_Requirement_
Collect each line of the records containing the string "text".

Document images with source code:
+-------+
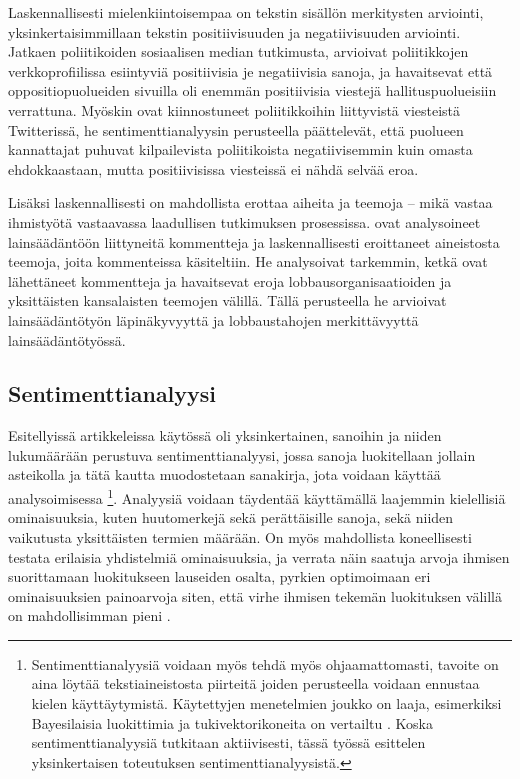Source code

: \documentclass[finnish,gradu,twoside,12pt]{tktltiki}
\begin{document}
{Laskennallisesti mielenkiintoisempaa on tekstin sisällön merkitysten arviointi, yksinkertaisimmillaan tekstin positiivisuuden ja negatiivisuuden arviointi. Jatkaen poliitikoiden sosiaalisen median tutkimusta, \citet{park2011networked} arvioivat poliitikkojen verkkoprofiilissa esiintyviä positiivisia je negatiivisia sanoja, ja havaitsevat että oppositiopuolueiden sivuilla oli enemmän positiivisia viestejä hallituspuolueisiin verrattuna. Myöskin \citet{tumasjan2010election} ovat kiinnostuneet poliitikkoihin liittyvistä viesteistä Twitterissä, he sentimenttianalyysin perusteella päättelevät, että puolueen kannattajat puhuvat kilpailevista poliitikoista negatiivisemmin kuin omasta ehdokkaastaan, mutta positiivisissa viesteissä ei nähdä selvää eroa.

Lisäksi laskennallisesti on mahdollista erottaa aiheita ja teemoja -- mikä vastaa ihmistyötä vastaavassa laadullisen tutkimuksen prosessissa. \citet{levy2013driving} ovat analysoineet lainsäädäntöön liittyneitä kommentteja ja laskennallisesti eroittaneet aineistosta teemoja, joita kommenteissa käsiteltiin. He analysoivat tarkemmin, ketkä ovat lähettäneet kommentteja ja havaitsevat eroja lobbausorganisaatioiden ja yksittäisten kansalaisten teemojen välillä. Tällä perusteella he arvioivat lainsäädäntötyön läpinäkyvyyttä ja lobbaustahojen merkittävyyttä lainsäädäntötyössä.

\subsection{Sentimenttianalyysi}

Esitellyissä artikkeleissa käytössä oli yksinkertainen, sanoihin ja niiden lukumäärään perustuva sentimenttianalyysi, jossa sanoja luokitellaan jollain asteikolla ja tätä kautta muodostetaan sanakirja, jota voidaan käyttää analysoimisessa \citep{pennebaker2001linguistic,Thelwall2010}\footnote{Sentimenttianalyysiä voidaan myös tehdä myös ohjaamattomasti, tavoite on aina löytää tekstiaineistosta piirteitä joiden perusteella voidaan ennustaa kielen käyttäytymistä. Käytettyjen menetelmien joukko on laaja, esimerkiksi Bayesilaisia luokittimia ja tukivektorikoneita on vertailtu \citep{Pang02a,Pang05a,Thelwall2010}. Koska sentimenttianalyysiä tutkitaan aktiivisesti, tässä työssä esittelen yksinkertaisen toteutuksen sentimenttianalyysistä.}. Analyysiä voidaan täydentää käyttämällä laajemmin kielellisiä ominaisuuksia, kuten huutomerkejä sekä perättäisille sanoja, sekä niiden vaikutusta yksittäisten termien määrään. On myös mahdollista koneellisesti testata erilaisia yhdistelmiä ominaisuuksia, ja verrata näin saatuja arvoja ihmisen suorittamaan luokitukseen lauseiden osalta, pyrkien optimoimaan eri ominaisuuksien painoarvoja siten, että virhe ihmisen tekemän luokituksen välillä on mahdollisimman pieni \citep{Thelwall2010}.

}
\end{document}

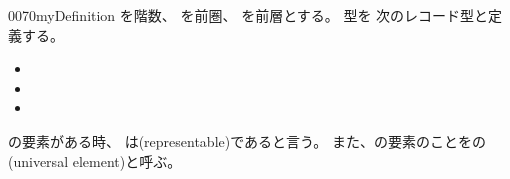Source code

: \documentclass[index]{subfiles}
\begin{document}
\begin{myBlock}{0070}{myDefinition}
  を階数、
  を前圏、
  を前層とする。
  型を
  次のレコード型と定義する。
  \begin{itemize}
  \item {}
  \item {}
  \item {}
  \end{itemize}
  の要素がある時、
  は(representable)であると言う。
  また、の要素のことをの
  (universal element)と呼ぶ。
\end{myBlock}
\end{document}
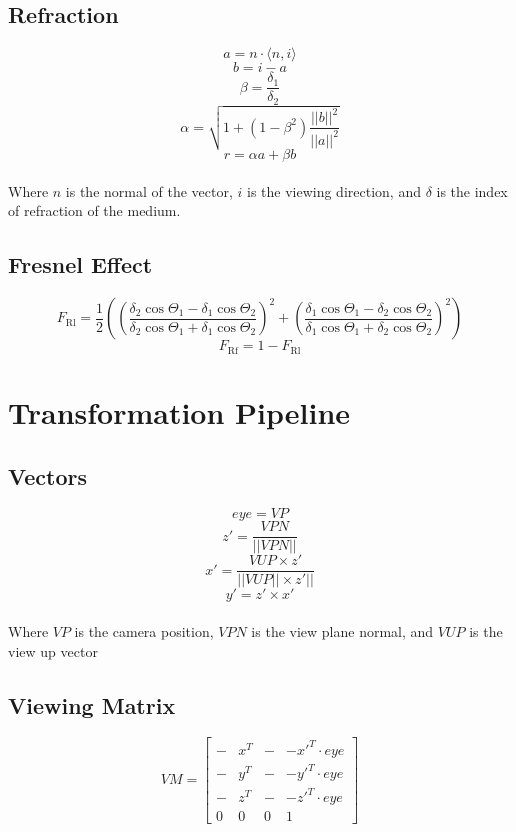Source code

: \documentclass{article}
\begin{document}
\subsection{Refraction}
\vspace{.3cm}
\[ a = n \cdot \langle n, i \rangle \]
\[ b = i - a \]
\[ \beta = \frac{\delta_1}{\delta_2} \]
\[ \alpha = \sqrt{1 + ( 1 - \beta^2) \frac{||b||^2}{||a||^2}} \]
\[ r = \alpha a + \beta b \] \\
Where $n$ is the normal of the vector, $i$ is the viewing direction, and $\delta$ is the index of refraction of the medium.

\subsection{Fresnel Effect}
\vspace{.3cm}
\[ F_{\text{Rl}} = \frac{1}{2} \left( \left( \frac{\delta_2 \cos\Theta_1 - \delta_1 \cos \Theta_2}{\delta_2 \cos\Theta_1 + \delta_1 \cos \Theta_2} \right)^2 + \left( \frac{\delta_1 \cos\Theta_1 - \delta_2 \cos \Theta_2}{\delta_1 \cos\Theta_1 + \delta_2 \cos \Theta_2} \right)^2 \right) \]
\[ F_{\text{Rf}} = 1 - F_{\text{Rl}} \]

\section{Transformation Pipeline}
\subsection{Vectors}
\vspace{.3cm}
\[ eye = VP \]
\[ z' = \frac{VPN}{||VPN||} \]
\[ x' = \frac{VUP \times z'}{||VUP|| \times z'||} \]
\[ y' = z' \times x' \] \\
Where $VP$ is the camera position, $VPN$ is the view plane normal, and $VUP$ is the view up vector

\subsection{Viewing Matrix}
\vspace{.3cm}
\[ VM = \begin{bmatrix} - & x^T & - & -x'^T \cdot eye \\ - & y^T & - & -y'^T \cdot eye \\ - & z^T & - & -z'^T \cdot eye \\ 0 & 0 & 0 & 1 \end{bmatrix} \]
\end{document}
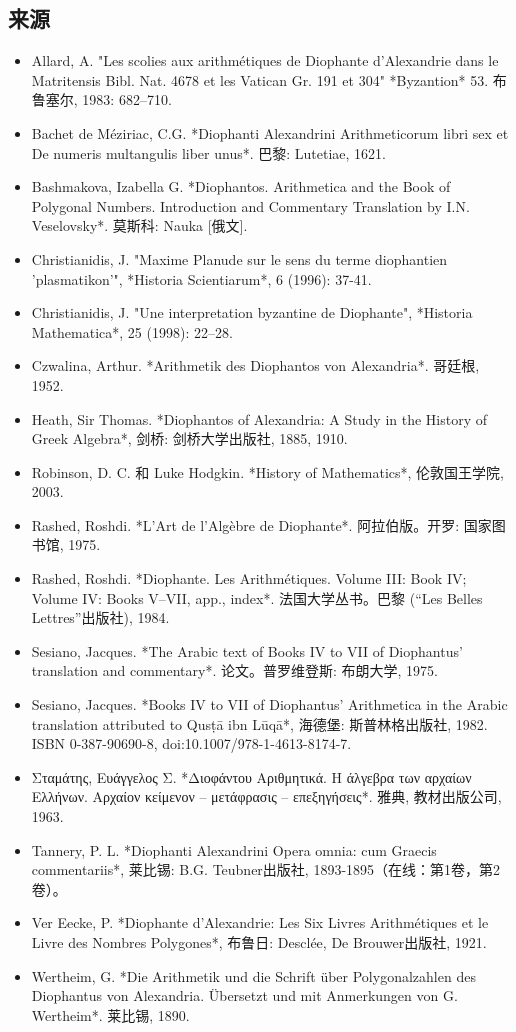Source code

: \subsection{来源}
\begin{itemize}
\item Allard, A. "Les scolies aux arithmétiques de Diophante d'Alexandrie dans le Matritensis Bibl. Nat. 4678 et les Vatican Gr. 191 et 304" *Byzantion* 53. 布鲁塞尔, 1983: 682–710.  
\item Bachet de Méziriac, C.G. *Diophanti Alexandrini Arithmeticorum libri sex et De numeris multangulis liber unus*. 巴黎: Lutetiae, 1621.  
\item Bashmakova, Izabella G. *Diophantos. Arithmetica and the Book of Polygonal Numbers. Introduction and Commentary Translation by I.N. Veselovsky*. 莫斯科: Nauka [俄文].  
\item Christianidis, J. "Maxime Planude sur le sens du terme diophantien 'plasmatikon'", *Historia Scientiarum*, 6 (1996): 37-41.  
\item Christianidis, J. "Une interpretation byzantine de Diophante", *Historia Mathematica*, 25 (1998): 22–28.  
\item Czwalina, Arthur. *Arithmetik des Diophantos von Alexandria*. 哥廷根, 1952.  
\item Heath, Sir Thomas. *Diophantos of Alexandria: A Study in the History of Greek Algebra*, 剑桥: 剑桥大学出版社, 1885, 1910.  
\item Robinson, D. C. 和 Luke Hodgkin. *History of Mathematics*, 伦敦国王学院, 2003.  
\item Rashed, Roshdi. *L’Art de l’Algèbre de Diophante*. 阿拉伯版。开罗: 国家图书馆, 1975.  
\item Rashed, Roshdi. *Diophante. Les Arithmétiques. Volume III: Book IV; Volume IV: Books V–VII, app., index*. 法国大学丛书。巴黎 (“Les Belles Lettres”出版社), 1984.  
\item Sesiano, Jacques. *The Arabic text of Books IV to VII of Diophantus’ translation and commentary*. 论文。普罗维登斯: 布朗大学, 1975.  
\item Sesiano, Jacques. *Books IV to VII of Diophantus’ Arithmetica in the Arabic translation attributed to Qusṭā ibn Lūqā*, 海德堡: 斯普林格出版社, 1982. ISBN 0-387-90690-8, doi:10.1007/978-1-4613-8174-7.  
\item Σταμάτης, Ευάγγελος Σ. *Διοφάντου Αριθμητικά. Η άλγεβρα των αρχαίων Ελλήνων. Αρχαίον κείμενον – μετάφρασις – επεξηγήσεις*. 雅典, 教材出版公司, 1963.  
\item Tannery, P. L. *Diophanti Alexandrini Opera omnia: cum Graecis commentariis*, 莱比锡: B.G. Teubner出版社, 1893-1895（在线：第1卷，第2卷）。  
\item Ver Eecke, P. *Diophante d’Alexandrie: Les Six Livres Arithmétiques et le Livre des Nombres Polygones*, 布鲁日: Desclée, De Brouwer出版社, 1921.  
\item Wertheim, G. *Die Arithmetik und die Schrift über Polygonalzahlen des Diophantus von Alexandria. Übersetzt und mit Anmerkungen von G. Wertheim*. 莱比锡, 1890.
\end{itemize}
+-------+
_Result_
\[ F_{\text{Rl}} = \frac{1}{2} \left( \left( \frac{\delta_2 \cos\Theta_1 - \delta_1 \cos \Theta_2}{\delta_2 \cos\Theta_1 + \delta_1 \cos \Theta_2} \right)^2 + \left( \frac{\delta_1 \cos\Theta_1 - \delta_2 \cos \Theta_2}{\delta_1 \cos\Theta_1 + \delta_2 \cos \Theta_2} \right)^2 \right) \]
\[ F_{\text{Rf}} = 1 - F_{\text{Rl}} \]
\item Sesiano, Jacques. *The Arabic text of Books IV to VII of Diophantus’ translation and commentary*. 论文。普罗维登斯: 布朗大学, 1975.  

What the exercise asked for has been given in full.